##### Quoted passage #####

There are many issues and voices flying about, but the Pasadena Star-News just chose to speak up for one of the odder old arguments of charter fans-- that charter schools shouldn't have to hire qualified teachers.

The public face of this argument is usually something about flexibility to hire teachers with professional expertise, like bringing in an experienced actor to teach drama class. I understand the appeal of the argument, but the fact that someone has professional accomplishments does not mean that person is in any way capable of teaching others.

Well, this looks harder than I thought it would be
The less public face of this argument is that many charter fans want charters to operated like businesses with visionary CEOs who can hire and fire as they see fit, without being forced to abide by any rules. Teachers-who-aren't-actually-teachers are also great about being paid less than real professionals and are seen as less likely to start making noises about unions and having a voice in running the school and other annoying behaviors that cramp management's style.

The PNS manages to be capture all the ways to be wrong on this issue.

One charter-school official noted to the Union-Tribune that former Gov. Jerry Brown would not be allowed to teach government under current credentialing rules. Likewise, an experienced newspaper editor can’t teach English and a skilled physicist can’t teach science unless they go through a Byzantine process. That’s wrong.

No, that's right. Just because those people have experience in their field does not mean that they can manage a classroom or impart their accumulated wisdom to students.

PNS editors also embrace the myth of market forces driving educational excellence, a fairy tale for which there is no support even after years of trying it out. And the editors also blame the state's teacher shortage on credentialing:

The state has a teacher shortage largely because the credentialing process is so time-consuming and costly.

##### Supplied entries #####

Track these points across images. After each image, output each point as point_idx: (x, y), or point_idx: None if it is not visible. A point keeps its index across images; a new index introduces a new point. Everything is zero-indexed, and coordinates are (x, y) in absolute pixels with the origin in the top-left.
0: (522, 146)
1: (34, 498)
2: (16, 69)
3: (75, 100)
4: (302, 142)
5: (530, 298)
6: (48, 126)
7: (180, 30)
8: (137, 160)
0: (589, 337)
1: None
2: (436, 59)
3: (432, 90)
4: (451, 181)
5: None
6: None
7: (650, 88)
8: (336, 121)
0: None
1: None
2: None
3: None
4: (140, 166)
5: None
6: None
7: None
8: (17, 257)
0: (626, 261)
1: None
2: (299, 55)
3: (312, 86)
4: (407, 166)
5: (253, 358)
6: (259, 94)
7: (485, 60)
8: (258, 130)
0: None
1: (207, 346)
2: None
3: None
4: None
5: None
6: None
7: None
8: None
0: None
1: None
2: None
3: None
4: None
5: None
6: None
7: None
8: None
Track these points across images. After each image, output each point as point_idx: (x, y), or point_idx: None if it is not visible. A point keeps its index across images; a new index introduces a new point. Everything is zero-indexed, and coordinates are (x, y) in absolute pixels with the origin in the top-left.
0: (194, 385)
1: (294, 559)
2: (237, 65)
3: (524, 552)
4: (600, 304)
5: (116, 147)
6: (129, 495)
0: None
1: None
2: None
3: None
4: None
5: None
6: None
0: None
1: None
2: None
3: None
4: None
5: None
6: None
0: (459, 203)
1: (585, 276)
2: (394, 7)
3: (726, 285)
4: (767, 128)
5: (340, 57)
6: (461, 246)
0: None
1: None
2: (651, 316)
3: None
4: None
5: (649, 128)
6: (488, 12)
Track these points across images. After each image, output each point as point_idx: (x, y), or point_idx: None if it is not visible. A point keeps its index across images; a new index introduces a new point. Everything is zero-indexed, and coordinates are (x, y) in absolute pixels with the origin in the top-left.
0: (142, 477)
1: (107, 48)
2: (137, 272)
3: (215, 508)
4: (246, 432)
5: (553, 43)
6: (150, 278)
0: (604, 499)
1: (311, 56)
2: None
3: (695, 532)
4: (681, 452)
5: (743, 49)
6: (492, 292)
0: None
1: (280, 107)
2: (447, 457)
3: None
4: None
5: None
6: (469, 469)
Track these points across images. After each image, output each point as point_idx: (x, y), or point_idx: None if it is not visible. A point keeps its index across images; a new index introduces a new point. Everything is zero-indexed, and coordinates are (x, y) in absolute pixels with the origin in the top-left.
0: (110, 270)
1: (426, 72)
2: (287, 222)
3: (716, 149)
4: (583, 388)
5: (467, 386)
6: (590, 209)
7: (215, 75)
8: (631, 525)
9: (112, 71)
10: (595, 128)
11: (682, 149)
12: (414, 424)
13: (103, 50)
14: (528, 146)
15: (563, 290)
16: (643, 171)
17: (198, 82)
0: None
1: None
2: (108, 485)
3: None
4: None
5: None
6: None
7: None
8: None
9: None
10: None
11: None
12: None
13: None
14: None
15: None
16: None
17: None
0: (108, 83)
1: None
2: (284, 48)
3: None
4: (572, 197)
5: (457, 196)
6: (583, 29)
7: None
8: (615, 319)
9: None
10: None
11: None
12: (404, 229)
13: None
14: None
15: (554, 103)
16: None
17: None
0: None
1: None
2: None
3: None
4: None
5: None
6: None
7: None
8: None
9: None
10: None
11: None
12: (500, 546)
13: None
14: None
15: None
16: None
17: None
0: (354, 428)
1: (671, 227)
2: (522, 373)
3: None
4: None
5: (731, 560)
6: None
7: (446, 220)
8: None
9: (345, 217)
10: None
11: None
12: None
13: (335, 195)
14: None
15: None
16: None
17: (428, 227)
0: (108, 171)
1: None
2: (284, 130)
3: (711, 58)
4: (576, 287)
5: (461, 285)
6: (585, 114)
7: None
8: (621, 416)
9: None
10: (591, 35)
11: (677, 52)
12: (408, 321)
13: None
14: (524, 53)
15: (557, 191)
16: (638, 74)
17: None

#####

» **Work instructions**: In the charter school commentary, why does the writer say that experienced professionals such as a newspaper editor or a physicist should not be allowed to teach without going through credentialing? Answer in one to three sentences.

» **Task answer**: The writer argues that experience in a field does not mean a person can manage a classroom or pass accumulated knowledge on to students. Professional accomplishment alone does not make someone capable of teaching others.